Spalling can be a serious threat to underground excavation works in hard, good quality rock masses at great depth. Spalling endangers drill & blast advance or TBM drives with severe damage of tunnel walls or the face. In mining the concern is about spalling at pillars and at the face. Research on spalling is mainly associated with the definition of Crack Initiation (CI) and Crack Damage (CD) stresses and the definition of the S-shaped spalling strength envelope. Particularly CI stress at low confining stress (σC/σ3 < 0.05 and σ1/σ3 < 10) is important for defining spalling around an underground excavation in hard rock. We summarize 59 UCS tests and 197 triaxial tests (σ3 < 2.5 MPa) with sedimentary, magmatic, and metamorphic rocks, respectively, and defined robust CI and CD stresses. In this paper, we focus on the distortional strain energy at CI and CD stresses. From a rock mechanical point of view, crack initiation and crack damage are associated with stress (or strain) deviation. Analyses of the very well instrumented tests shows that for any rock type (saturated and dry) crack initiation (CI) occurs at 20% and crack damage (CD) at 75% of the distortion strain energy at failure. This approach was tested at the well-known case of spalling at the test tunnel in the AECL Underground Research Laboratory. Mechanical properties for the Lac du Bonnet granite were used to estimate distortional energy at CI and to model breakout depth and shape.

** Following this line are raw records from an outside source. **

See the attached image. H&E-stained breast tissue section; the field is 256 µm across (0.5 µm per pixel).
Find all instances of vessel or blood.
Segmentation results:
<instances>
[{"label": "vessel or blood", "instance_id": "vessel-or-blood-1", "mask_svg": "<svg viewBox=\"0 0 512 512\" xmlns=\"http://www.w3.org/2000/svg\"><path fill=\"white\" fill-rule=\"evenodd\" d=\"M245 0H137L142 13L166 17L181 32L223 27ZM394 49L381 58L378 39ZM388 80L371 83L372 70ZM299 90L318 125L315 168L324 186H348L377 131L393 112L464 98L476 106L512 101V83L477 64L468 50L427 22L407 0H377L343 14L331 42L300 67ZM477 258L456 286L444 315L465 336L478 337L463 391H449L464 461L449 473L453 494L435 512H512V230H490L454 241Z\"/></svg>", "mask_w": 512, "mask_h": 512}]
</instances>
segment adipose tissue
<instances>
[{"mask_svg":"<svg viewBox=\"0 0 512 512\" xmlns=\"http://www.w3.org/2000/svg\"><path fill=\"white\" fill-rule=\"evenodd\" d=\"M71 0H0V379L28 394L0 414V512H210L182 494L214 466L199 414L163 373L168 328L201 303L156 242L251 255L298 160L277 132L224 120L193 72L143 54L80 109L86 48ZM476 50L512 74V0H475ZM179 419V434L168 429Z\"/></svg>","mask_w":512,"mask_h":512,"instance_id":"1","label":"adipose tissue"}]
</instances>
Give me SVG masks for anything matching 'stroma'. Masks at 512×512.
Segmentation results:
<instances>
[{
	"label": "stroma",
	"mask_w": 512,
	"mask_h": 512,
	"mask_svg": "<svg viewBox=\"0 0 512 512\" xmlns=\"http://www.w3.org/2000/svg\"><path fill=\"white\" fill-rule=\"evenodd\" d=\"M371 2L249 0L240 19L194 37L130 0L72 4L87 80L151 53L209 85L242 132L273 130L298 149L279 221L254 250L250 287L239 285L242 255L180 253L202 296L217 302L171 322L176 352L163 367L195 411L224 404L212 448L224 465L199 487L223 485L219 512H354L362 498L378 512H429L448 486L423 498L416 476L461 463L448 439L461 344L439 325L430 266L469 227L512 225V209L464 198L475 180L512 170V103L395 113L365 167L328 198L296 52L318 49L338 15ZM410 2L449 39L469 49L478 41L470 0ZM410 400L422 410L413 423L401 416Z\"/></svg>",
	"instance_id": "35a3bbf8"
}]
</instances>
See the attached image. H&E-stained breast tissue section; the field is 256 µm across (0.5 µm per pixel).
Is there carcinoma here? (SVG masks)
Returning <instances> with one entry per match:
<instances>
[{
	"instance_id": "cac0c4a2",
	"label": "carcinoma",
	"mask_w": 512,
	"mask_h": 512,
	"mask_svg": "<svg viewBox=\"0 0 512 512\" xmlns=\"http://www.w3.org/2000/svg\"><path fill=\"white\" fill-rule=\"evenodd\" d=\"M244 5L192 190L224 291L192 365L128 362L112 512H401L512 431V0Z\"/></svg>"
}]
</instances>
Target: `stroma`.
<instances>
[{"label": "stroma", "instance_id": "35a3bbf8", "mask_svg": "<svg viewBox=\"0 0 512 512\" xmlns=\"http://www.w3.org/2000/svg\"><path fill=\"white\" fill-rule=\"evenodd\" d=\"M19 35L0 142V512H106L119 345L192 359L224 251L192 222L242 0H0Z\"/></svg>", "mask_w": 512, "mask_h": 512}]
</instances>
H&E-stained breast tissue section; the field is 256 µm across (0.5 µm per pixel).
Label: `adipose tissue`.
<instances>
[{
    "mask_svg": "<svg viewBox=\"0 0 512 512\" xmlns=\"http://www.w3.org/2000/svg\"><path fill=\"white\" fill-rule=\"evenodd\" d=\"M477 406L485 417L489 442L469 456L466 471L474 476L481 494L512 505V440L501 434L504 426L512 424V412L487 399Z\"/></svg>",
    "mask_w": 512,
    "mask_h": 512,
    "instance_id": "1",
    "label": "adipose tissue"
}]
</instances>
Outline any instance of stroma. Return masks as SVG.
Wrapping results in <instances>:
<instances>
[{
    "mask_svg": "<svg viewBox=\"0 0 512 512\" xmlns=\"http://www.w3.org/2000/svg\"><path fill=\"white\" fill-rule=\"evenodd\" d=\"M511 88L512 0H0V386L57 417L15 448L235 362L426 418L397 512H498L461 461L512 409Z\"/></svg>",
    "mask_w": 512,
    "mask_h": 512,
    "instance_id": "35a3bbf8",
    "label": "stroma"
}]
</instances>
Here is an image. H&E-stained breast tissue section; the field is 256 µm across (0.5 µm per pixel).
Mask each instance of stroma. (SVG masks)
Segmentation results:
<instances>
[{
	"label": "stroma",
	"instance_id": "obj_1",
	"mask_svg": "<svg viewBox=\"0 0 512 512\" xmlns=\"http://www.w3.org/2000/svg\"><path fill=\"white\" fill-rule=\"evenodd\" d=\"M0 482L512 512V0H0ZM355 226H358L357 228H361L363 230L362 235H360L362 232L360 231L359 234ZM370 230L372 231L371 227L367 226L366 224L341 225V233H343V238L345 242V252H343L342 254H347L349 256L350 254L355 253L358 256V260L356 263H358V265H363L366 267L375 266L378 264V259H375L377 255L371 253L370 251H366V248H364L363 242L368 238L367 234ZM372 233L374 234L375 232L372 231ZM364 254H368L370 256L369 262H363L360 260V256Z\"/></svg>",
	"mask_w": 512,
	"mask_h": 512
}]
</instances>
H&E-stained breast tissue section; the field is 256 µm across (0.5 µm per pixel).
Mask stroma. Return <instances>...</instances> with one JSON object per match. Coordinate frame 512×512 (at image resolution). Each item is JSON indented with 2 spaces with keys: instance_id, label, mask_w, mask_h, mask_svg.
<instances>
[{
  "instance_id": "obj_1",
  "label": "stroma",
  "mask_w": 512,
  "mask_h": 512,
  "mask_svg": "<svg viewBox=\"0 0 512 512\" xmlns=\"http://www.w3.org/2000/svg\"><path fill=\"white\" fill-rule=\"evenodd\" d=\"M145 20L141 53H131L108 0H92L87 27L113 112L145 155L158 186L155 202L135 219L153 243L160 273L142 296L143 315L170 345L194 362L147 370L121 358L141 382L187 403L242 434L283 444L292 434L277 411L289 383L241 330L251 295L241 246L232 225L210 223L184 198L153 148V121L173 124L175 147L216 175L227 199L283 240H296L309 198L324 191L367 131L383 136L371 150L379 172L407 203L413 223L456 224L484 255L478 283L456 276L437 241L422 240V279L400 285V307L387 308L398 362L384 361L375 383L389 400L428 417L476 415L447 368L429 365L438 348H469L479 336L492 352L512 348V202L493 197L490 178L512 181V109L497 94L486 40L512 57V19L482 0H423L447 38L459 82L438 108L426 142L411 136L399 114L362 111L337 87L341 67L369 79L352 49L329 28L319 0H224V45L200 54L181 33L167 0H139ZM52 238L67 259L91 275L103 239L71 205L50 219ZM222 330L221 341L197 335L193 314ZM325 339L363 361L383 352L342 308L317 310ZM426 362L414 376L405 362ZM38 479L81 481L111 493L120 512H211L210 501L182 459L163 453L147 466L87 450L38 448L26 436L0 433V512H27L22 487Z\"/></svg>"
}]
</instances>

Spalling is becoming a recognized problem when excavating underground openings in a competent rock mass under high in-situ stresses. It is agreed that rock masses with RMR > 75, GSI > 70 or Q > 40 qualify for competent rock mass prone to stress driven failure [1, 2]. Spalling may endanger pillars [3] or tunnel faces [4]. Recently, [5] reported about TBM problems in Mixed-Face-Conditions due to spalling.
Spalling is known to occur in hard rock under minor principal stress in the range of σ3 < 0.05 ÷ 0.1 UCS and below σ1/σ3 » 20. The latter comes from research about stable tensile fracture propagation in glass and may not necessarily be applicable to brittle rocks. This area around an underground opening is referred to as the inner shell where stress rupture dominates. In the outer shell shear failure dominates [1]. This leads to the well-known S-shaped strength criterion for brittle rocks (figure 1a). Figure 1b shows the minor principal stresses around a 8 m dia. circular tunnel at approximate 750 m of overburden for different k (= σH/σV).